Frio abrasador
Grande admirador de Chabouté, embora tenha lido dele menos do que deveria e claramente se impunha, este era um dos livros que mais curiosidade me despertava na colecção Novela Gráfica 2020.
Num ano em que se editaram cerca de duas dezenas de adaptações literárias em BD no mercado português, esta não foge a essa (eventual) classificação. Partindo de um famoso conto de Jack London (1876-1919), tem como pano de fundo, a corrida ao ouro no Klondike, nos anos finais do século XIX, e centra-se exclusivamente na caminhada de um homem através das imensidões geladas canadianas, sob um frio cortante devido às temperaturas extremamente negativas.
Sendo este anónimo o protagonista, divide esse papel com o cão que o acompanha e com o frio que inexoravelmente avança ao longo do tempo, página após página, de forma insinuante, primeiro, depois completamente à bruta, deixem que escreva assim.

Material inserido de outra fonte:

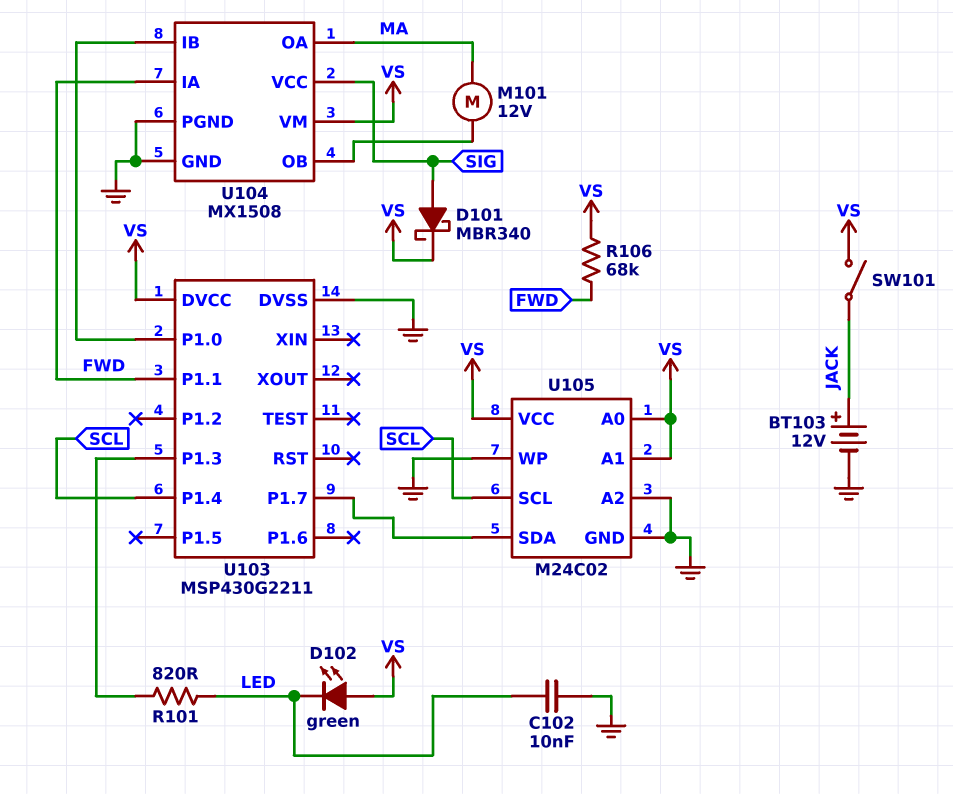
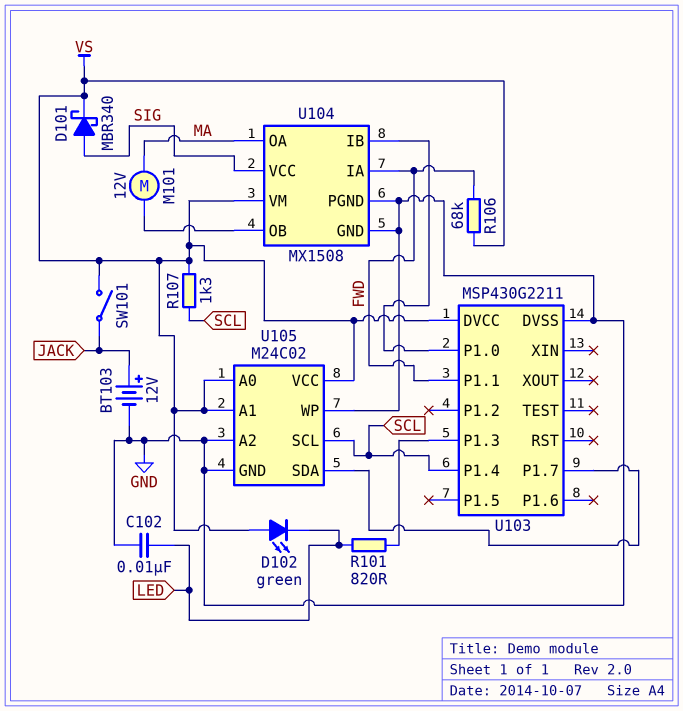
R107: none -> 1.3k (SCL, VS)

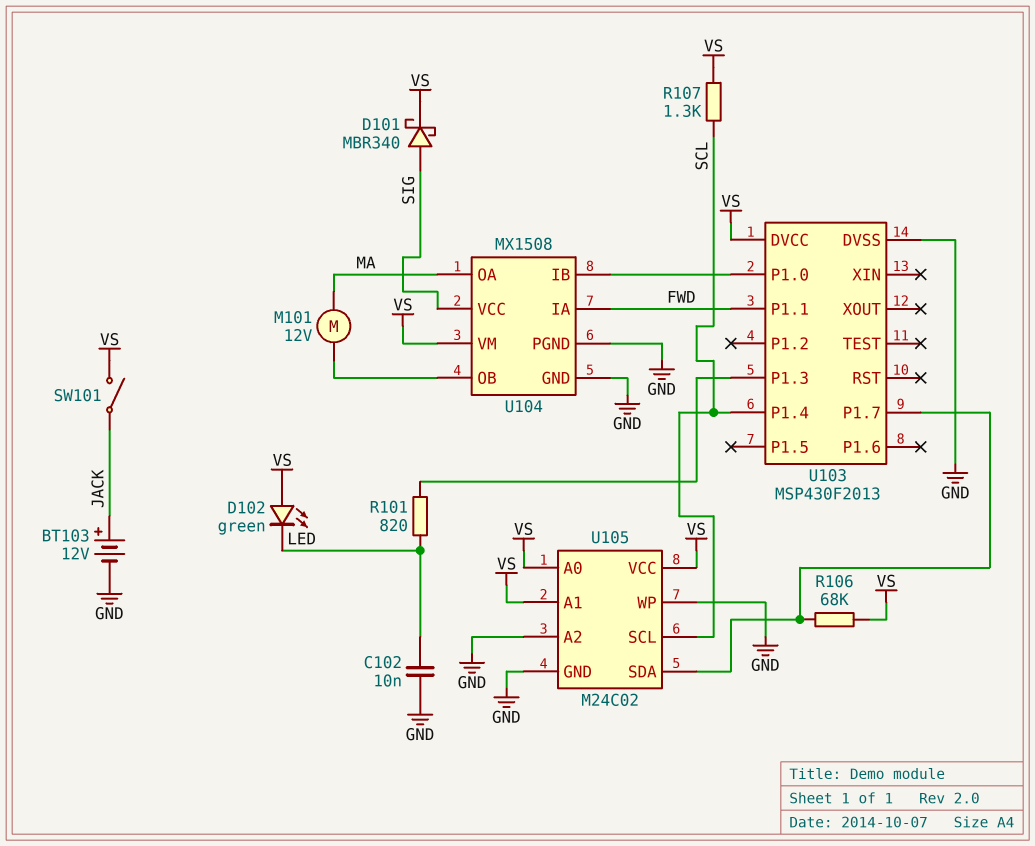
R106: 68k (FWD, VS) -> 68k (U103/P1.7, VS)
U103: MSP430G2211 -> MSP430F2013

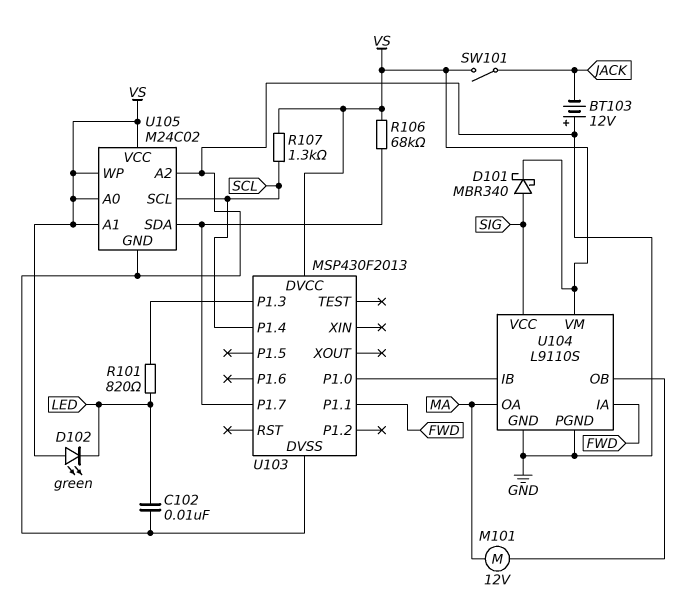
BT103: 12V (plus JACK, minus GND) -> 12V (plus GND, minus JACK)
U104: MX1508 -> L9110S
U105 pin WP: GND -> VS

Se tudo isto já estava, obviamente, no conto original de London, o grande desafio de Chabouté era conseguir transmitir toda a angústia e ansiedade que dominam a narrativa através do seu traço. E apeteceu-me acrescentar um 'apenas' na frase anterior porque, apesar do texto escrito presente na maior parte das páginas, em jeito de comentário do narrador - ou de um diálogo com um só falante - a banda desenhada de Chabouté 'soa-nos' como muda, tal a preponderância do grafismo proporcional ao distanciamento que a forma escolhido para o texto proporciona.
Grafismo que - despudoradamente! - assenta unicamente em três ou quatro elementos: o homem, o cão que o acompanha, as silhuetas de umas quantas árvores e o branco intenso, imenso, crescente que domina tudo. E todos. E que só é pontualmente atenuado quando a cor - o fogo - é cirúrgica e brevemente aposta numas poucas vinhetas, acabando por vincar, paradoxalmente, o lado gélido que predomina.
E é aquela intensidade do branco - e do frio cortante que lhe está associado - que Chabouté consegue reproduzir - e partilhar connosco - de modo soberbo, sendo soberba também a forma como marca e evidencia o seu avanço avassalador.
Relato intenso e angustiante, que vinca o confronto entre o ser humano e a natureza e no qual esperança e desespero se confrontam constantemente, perante o leitor - no âmago do leitor! - espero que Acender uma fogueira não fique apenas como uma das escolhas mais acertadas da Novela Gráfica 2020, mas possa servir como ponto de partida para a edição de outras obras do autor em Portugal.
Adoro Chabouté, e espero que venha mais coisas dele para Portugal. Só tenho mais uma obra dele, que também é uma adaptação, o ´´Moby Dick´´,... e tive que comprar a edição espanhola, que diga-se de passagem, está bem bonita.